Quando deu por si, Celine já estava à frente dele, erguendo as mãos até o colarinho. O cheiro dela subiu de novo, familiar agora: sabonete simples, café e alguma erva que ela sempre usava na cozinha.
Os dedos dela trabalharam no tecido com segurança, como se já tivesse feito aquilo mil vezes na vida. Provavelmente tinha, de outro jeito, no restaurante, na mãe, em algum ex-namorado pobre qualquer. Pensar nisso o incomodou sem sentido.
Ela apertou o nó, ajeitou a gravata, deu um passo pra trás.
— Agora sim — murmurou.
O gesto foi tão doméstico, tão de “esposa que ajeita o marido antes dele sair”, que algo nele recuou na hora.
Ele segurou o pulso dela antes que ela se afastasse completamente.
— Não encosta em mim como se tivesse direito — falou, frio, os olhos presos nos dela.
Ela arregalou um pouco os olhos, mais surpresa do que assustada.
— Eu só arrumei uma gravata torta — retrucou, num tom calmo demais pra alguém na posição dela. — Não te pedi a certidão de casamento.
Ele demorou um segundo a mais segurando o pulso dela, como se testasse o próprio controle, e só então soltou.
— Da próxima vez, manda Marco — cortou, virando de costas.
Saiu como se nada tivesse acontecido. Mas, no carro, a lembrança dos dedos dela no colarinho, do jeito automático como tinha se aproximado, voltou mais de uma vez. Ele praguejou em silêncio e se enterrou no celular.
A terceira fissura veio em forma de briga.
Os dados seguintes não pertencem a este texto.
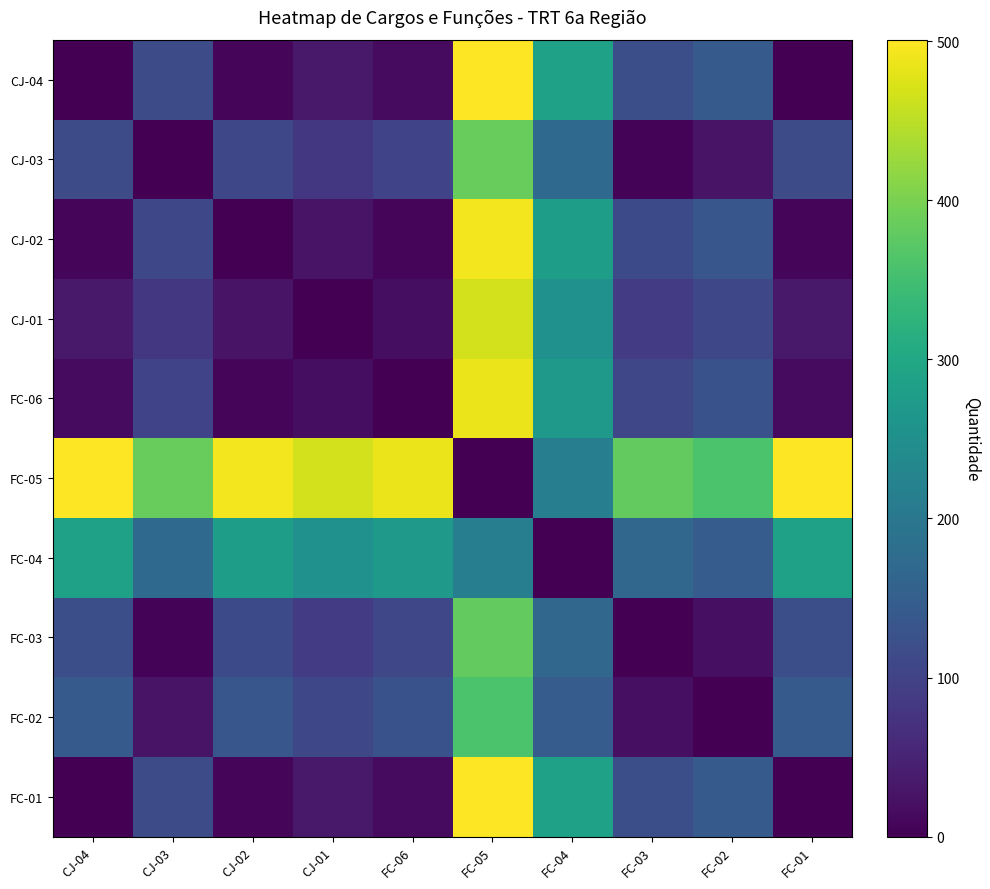

What is the difference between the highest and lowest values at CJ-01?

467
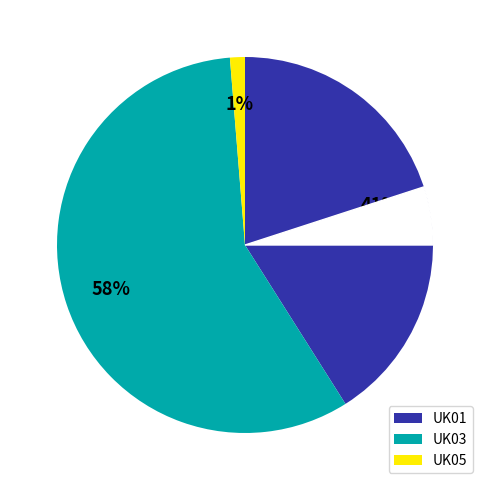

How many segments does this pie chart have?

3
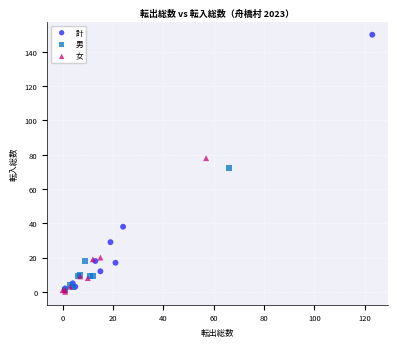

Which series has the widest spread of Y values?

計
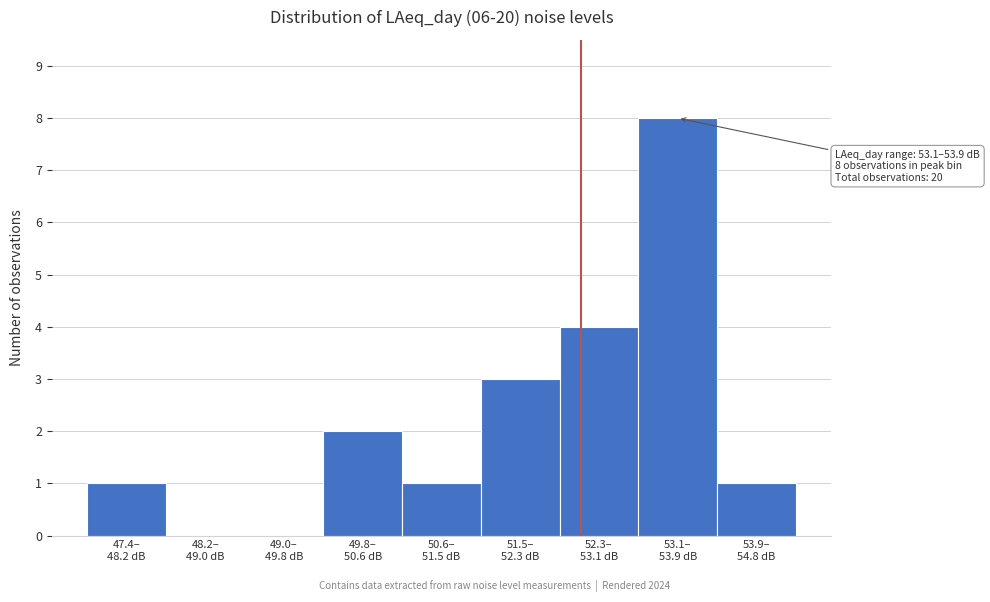

What is the greatest value displayed?

8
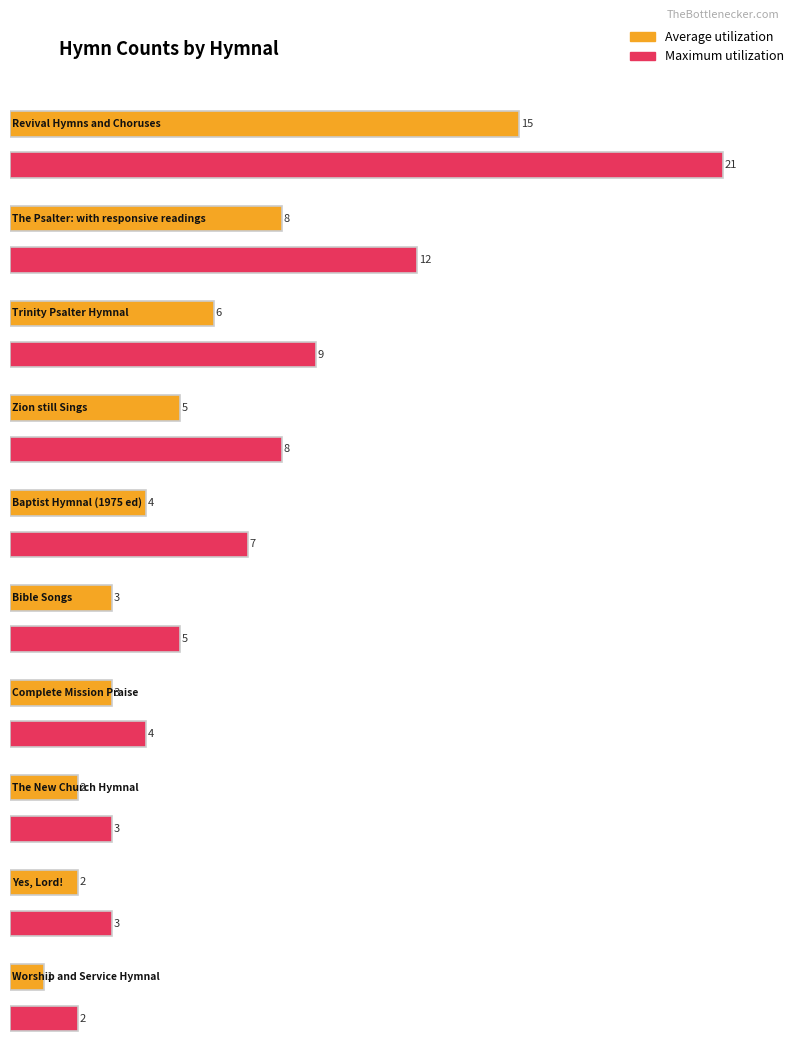

What value does the Average utilization series have at Complete Mission Praise, to the nearest 5?

5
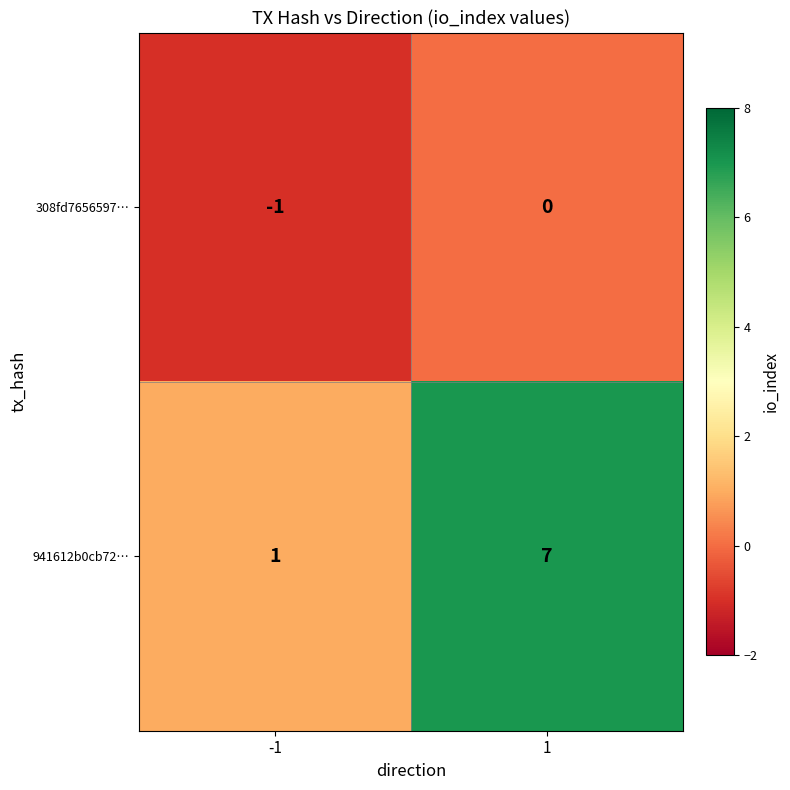

Which series has the largest total across all categories?

941612b0cb72…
Dois dias depois, Adrian atravessava o corredor a caminho da cozinha quando ouviu a voz de uma das faxineiras, aflita, e a de Celine, firme, cortando por cima. Acelerou o passo sem nem perceber.
— Eu… eu derrubei o vaso da sala principal, senhorita — a moça dizia, quase chorando. — Foi sem querer, eu tropecei no tapete…
— É só um vaso — Celine respondeu. — Você tá bem? Se cortou?
— Ele vai me mandar embora — a menina estava pálida. — Dizem que ele não perdoa erro, ainda mais em coisa cara…
Adrian dobrou a esquina a tempo de ver a cena completa. No chão, pedaços de um vaso que ele sabia que tinha custado caro. A faxineira tremendo. Celine de braços cruzados, entre a menina e o corredor, como uma barreira humana absurda pra posição dela.
— Ele quem? — Celine perguntou, e foi nesse momento que avistou Adrian aproximando. — Ele já chegou, por sinal.
A faxineira quase desabou.
— Sen-senhor Adrian, me desculpa, eu juro que foi—
— Fui eu — Celine entrou na frente, sem pensar. — Esbarrei no vaso.